- SET PROBLEM A: Decide whether each statement below agrees with the text on Margo Smith, answering yes or no and quoting the deciding words of that text: (i) Smith signed with Warner Bros. Records in 1976. (ii) "Cup of Tea" reached the top ten of the country chart. (iii) Song Bird reached the top 40 of the Billboard Top Country Albums list.
- SET PROBLEM B: Please reproduce word for word the part of the text on Margo Smith that opens with the words containing "American country music" and closes with "the top 30.".

- TEXT PROVIDED:
----
American country music artist Margo Smith has released 18 studio albums, two compilation albums, 37 singles and appeared on three albums. She signed her first recording contract with 20th Century Fox Records in 1975. That year, she had her first major hit with "There I Said It." The song reached the top ten of the Billboard Hot Country Songs chart and was followed by her self-titled album. The label closed its doors and she signed to Warner Bros. Records in 1976. She had several more hits, including the top ten "Take My Breath Away." She released two more albums, including Song Bird (1976), which reached the top 40 of the Billboard Top Country Albums list. In 1978, Smith had her biggest commercial success with the number one hits "Don't Break the Heart That Loves You" and "It Only Hurts for a Little While." The hits were included on a 1977 studio album that reached the top 30.

In 1979, Smith made a shift towards a "sexier image" which altered her musical career. She had two more top ten hits with "Still a Woman" and "If I Give My Heart to You" before reverting to back to a more traditional country image. In 1981, she had a final major hit with "Cup of Tea." The duet with Rex Allen, Jr. reached the country top 20. Smith left Warner Bros. in the early 1980s and continued releasing albums and singles independently. In 1985, she released an album titled The Best of the Tennessee Yodeler, which paid tribute to country singer Bonnie Lou. Her singles continued charting on the Billboard country songs list. Smith had her final chart hit with 1988's "Echo Me." Smith then began recording Christian music with her daughter and signed with Homeland records. In 2005, she released her most current album to date titled Nothing to Lose.
----
- ITEMS:
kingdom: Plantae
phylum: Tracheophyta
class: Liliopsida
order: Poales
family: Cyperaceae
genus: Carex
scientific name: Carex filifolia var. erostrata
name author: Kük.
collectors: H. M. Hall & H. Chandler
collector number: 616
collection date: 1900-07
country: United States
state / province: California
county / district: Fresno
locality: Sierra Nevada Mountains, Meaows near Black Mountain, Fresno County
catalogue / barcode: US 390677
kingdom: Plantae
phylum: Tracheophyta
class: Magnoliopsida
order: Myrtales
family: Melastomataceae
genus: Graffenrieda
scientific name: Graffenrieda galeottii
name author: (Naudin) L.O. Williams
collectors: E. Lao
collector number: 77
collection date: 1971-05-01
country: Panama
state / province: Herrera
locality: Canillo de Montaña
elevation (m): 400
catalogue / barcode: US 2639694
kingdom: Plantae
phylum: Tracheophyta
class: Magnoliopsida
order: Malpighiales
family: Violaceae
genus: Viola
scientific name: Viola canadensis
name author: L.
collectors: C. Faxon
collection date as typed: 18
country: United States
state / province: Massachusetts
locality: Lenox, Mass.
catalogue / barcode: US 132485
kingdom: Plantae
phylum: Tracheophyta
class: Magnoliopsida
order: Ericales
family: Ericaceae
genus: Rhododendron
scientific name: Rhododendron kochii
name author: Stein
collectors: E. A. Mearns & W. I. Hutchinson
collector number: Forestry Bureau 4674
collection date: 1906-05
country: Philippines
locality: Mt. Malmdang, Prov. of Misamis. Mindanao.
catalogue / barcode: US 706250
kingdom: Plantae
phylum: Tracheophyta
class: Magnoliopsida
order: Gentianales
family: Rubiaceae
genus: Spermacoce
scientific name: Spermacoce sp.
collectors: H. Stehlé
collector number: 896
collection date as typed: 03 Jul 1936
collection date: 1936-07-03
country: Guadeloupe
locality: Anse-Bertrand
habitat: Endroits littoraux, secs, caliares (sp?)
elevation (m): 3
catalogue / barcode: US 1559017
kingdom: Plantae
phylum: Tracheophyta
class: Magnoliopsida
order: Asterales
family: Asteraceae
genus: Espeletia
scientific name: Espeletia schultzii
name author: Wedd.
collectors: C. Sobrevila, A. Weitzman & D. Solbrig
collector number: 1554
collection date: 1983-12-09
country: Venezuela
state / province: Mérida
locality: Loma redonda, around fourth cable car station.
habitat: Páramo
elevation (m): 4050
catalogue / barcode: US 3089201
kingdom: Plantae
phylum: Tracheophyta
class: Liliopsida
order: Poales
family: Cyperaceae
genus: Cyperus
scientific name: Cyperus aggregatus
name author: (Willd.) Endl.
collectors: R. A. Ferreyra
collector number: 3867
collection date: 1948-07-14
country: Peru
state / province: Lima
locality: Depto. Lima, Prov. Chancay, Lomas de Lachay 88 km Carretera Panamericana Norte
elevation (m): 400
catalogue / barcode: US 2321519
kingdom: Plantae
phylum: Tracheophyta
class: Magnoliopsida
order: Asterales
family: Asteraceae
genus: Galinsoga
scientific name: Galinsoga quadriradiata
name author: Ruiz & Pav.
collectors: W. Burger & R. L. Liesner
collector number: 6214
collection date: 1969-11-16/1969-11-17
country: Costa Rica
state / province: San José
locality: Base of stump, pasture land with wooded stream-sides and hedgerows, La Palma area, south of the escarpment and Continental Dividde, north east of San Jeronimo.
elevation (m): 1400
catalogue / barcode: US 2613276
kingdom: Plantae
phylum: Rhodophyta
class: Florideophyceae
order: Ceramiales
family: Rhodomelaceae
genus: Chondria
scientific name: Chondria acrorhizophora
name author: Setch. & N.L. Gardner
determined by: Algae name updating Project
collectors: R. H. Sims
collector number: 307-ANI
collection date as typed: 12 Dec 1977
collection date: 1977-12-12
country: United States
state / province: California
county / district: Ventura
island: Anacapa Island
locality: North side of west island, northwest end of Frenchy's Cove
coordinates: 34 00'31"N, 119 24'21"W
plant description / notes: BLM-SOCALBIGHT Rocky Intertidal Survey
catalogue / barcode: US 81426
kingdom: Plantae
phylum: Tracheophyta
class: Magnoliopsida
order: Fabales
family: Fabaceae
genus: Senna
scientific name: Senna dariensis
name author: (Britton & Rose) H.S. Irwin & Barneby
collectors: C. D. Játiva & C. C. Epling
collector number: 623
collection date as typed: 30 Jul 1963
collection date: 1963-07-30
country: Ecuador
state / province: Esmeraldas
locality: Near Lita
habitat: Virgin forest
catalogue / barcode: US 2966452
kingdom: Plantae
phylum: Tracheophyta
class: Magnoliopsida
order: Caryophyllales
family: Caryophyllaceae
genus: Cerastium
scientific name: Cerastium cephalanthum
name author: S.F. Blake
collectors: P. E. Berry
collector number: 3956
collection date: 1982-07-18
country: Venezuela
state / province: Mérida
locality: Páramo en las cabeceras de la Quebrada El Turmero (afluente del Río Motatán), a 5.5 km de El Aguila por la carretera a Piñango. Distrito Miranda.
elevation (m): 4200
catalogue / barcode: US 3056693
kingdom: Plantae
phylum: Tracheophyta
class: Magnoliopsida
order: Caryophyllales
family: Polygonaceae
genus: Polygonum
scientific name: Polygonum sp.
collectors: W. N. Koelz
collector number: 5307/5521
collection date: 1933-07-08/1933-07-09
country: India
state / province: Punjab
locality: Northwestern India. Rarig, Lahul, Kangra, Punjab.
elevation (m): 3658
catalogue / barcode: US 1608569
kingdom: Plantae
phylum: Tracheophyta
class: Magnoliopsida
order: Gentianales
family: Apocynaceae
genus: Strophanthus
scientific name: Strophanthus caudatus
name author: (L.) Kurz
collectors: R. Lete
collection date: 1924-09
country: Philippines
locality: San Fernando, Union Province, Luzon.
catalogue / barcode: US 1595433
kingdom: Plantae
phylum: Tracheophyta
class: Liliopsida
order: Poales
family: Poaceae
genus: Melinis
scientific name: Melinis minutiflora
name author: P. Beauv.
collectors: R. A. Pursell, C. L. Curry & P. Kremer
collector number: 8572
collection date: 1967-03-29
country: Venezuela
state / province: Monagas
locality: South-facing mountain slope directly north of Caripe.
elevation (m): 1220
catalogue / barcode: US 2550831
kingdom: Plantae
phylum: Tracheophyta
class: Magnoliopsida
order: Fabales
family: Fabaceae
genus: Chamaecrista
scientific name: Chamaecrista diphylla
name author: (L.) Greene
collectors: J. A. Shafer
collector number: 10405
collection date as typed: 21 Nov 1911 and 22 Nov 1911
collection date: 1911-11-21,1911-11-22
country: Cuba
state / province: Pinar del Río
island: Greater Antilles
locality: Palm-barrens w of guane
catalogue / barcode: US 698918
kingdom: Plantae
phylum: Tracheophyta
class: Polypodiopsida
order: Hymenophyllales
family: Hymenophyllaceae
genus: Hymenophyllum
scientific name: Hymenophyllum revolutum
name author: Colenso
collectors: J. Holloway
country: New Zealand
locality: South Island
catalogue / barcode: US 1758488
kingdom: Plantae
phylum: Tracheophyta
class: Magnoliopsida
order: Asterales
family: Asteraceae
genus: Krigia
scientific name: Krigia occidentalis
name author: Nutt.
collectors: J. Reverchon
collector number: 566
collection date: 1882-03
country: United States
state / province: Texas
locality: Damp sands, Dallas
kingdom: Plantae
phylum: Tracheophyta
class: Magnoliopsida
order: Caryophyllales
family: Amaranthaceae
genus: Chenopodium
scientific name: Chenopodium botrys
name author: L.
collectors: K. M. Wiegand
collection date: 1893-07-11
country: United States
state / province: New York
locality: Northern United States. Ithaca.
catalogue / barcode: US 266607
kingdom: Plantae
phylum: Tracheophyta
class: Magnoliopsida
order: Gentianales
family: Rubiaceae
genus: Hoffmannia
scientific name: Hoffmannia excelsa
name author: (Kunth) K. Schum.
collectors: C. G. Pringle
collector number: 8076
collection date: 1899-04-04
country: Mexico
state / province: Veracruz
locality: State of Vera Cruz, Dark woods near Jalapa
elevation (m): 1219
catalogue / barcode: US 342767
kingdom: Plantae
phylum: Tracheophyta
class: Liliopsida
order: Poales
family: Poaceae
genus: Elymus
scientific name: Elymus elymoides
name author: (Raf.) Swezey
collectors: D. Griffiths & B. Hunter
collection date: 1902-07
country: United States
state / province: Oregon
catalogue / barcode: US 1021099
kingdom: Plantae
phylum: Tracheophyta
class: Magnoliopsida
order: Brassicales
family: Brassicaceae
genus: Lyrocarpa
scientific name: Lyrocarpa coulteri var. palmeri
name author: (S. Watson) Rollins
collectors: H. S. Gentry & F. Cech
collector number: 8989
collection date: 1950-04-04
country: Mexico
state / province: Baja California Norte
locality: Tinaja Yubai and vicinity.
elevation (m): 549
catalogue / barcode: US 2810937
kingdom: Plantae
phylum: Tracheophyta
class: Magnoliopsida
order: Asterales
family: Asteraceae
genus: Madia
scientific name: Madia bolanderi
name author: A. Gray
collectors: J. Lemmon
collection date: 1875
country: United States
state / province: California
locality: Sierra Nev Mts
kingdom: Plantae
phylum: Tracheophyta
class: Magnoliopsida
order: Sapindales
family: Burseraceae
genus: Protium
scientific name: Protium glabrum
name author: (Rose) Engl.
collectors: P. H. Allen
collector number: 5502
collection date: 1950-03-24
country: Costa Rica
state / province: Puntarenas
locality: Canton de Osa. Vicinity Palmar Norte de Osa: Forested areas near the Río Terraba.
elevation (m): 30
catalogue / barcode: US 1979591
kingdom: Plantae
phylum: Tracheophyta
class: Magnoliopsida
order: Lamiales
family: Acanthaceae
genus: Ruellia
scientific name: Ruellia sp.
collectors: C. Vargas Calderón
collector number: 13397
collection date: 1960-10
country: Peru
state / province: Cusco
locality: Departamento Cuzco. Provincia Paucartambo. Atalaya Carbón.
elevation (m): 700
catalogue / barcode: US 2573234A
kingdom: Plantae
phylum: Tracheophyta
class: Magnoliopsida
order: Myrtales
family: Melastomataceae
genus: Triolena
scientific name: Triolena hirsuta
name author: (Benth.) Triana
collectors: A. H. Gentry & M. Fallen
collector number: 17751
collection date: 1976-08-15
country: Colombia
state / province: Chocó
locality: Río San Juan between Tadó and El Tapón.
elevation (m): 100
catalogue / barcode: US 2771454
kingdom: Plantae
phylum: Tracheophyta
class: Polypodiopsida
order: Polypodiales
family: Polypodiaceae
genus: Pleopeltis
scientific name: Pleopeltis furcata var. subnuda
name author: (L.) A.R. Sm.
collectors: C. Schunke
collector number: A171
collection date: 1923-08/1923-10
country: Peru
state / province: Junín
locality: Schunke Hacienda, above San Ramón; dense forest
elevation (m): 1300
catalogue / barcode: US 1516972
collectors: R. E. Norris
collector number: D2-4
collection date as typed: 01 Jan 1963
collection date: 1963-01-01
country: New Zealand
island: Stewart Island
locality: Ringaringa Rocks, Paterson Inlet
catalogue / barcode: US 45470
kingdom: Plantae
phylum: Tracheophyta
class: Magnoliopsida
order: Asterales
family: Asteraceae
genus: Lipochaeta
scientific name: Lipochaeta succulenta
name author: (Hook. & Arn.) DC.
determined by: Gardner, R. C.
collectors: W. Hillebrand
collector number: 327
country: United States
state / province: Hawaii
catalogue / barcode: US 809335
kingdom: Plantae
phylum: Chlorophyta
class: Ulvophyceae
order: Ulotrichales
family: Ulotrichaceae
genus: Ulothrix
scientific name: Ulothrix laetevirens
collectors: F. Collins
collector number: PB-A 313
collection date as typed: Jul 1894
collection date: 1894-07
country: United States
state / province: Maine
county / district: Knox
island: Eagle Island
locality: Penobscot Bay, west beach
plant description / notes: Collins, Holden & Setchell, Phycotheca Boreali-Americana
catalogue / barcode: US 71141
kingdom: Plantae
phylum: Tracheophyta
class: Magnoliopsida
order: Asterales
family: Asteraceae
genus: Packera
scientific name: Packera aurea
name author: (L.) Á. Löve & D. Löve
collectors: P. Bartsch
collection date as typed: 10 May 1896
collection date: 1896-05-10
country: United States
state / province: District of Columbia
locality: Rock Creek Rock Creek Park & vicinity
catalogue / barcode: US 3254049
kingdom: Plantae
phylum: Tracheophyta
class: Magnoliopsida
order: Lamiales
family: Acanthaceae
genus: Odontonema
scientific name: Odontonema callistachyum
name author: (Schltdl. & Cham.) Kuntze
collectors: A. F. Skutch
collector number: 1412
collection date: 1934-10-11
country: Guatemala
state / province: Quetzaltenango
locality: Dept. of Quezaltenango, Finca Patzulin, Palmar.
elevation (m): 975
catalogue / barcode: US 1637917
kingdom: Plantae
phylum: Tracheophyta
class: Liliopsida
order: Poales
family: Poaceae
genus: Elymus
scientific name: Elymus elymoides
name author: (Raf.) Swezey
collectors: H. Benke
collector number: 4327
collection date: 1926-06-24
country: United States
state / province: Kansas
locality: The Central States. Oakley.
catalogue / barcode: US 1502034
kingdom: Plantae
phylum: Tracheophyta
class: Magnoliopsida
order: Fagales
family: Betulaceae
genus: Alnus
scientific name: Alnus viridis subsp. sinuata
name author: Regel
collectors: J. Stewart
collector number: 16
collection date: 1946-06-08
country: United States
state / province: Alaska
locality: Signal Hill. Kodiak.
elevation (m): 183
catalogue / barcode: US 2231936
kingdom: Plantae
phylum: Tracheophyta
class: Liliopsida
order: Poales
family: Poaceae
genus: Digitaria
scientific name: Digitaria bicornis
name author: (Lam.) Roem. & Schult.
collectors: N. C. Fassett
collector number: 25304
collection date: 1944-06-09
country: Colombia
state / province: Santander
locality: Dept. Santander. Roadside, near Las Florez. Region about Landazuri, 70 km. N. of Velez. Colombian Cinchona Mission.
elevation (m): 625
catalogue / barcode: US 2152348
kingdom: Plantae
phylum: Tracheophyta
----
- COMPLETE ANSWER A:
(i) Yes: "The label closed its doors and she signed to Warner Bros. Records in 1976."
(ii) No: "The duet with Rex Allen, Jr. reached the country top 20."
(iii) Yes: "Song Bird (1976), which reached the top 40 of the Billboard Top Country Albums list."

- COMPLETE ANSWER B:
American country music artist Margo Smith has released 18 studio albums, two compilation albums, 37 singles and appeared on three albums. She signed her first recording contract with 20th Century Fox Records in 1975. That year, she had her first major hit with "There I Said It." The song reached the top ten of the Billboard Hot Country Songs chart and was followed by her self-titled album. The label closed its doors and she signed to Warner Bros. Records in 1976. She had several more hits, including the top ten "Take My Breath Away." She released two more albums, including Song Bird (1976), which reached the top 40 of the Billboard Top Country Albums list. In 1978, Smith had her biggest commercial success with the number one hits "Don't Break the Heart That Loves You" and "It Only Hurts for a Little While." The hits were included on a 1977 studio album that reached the top 30.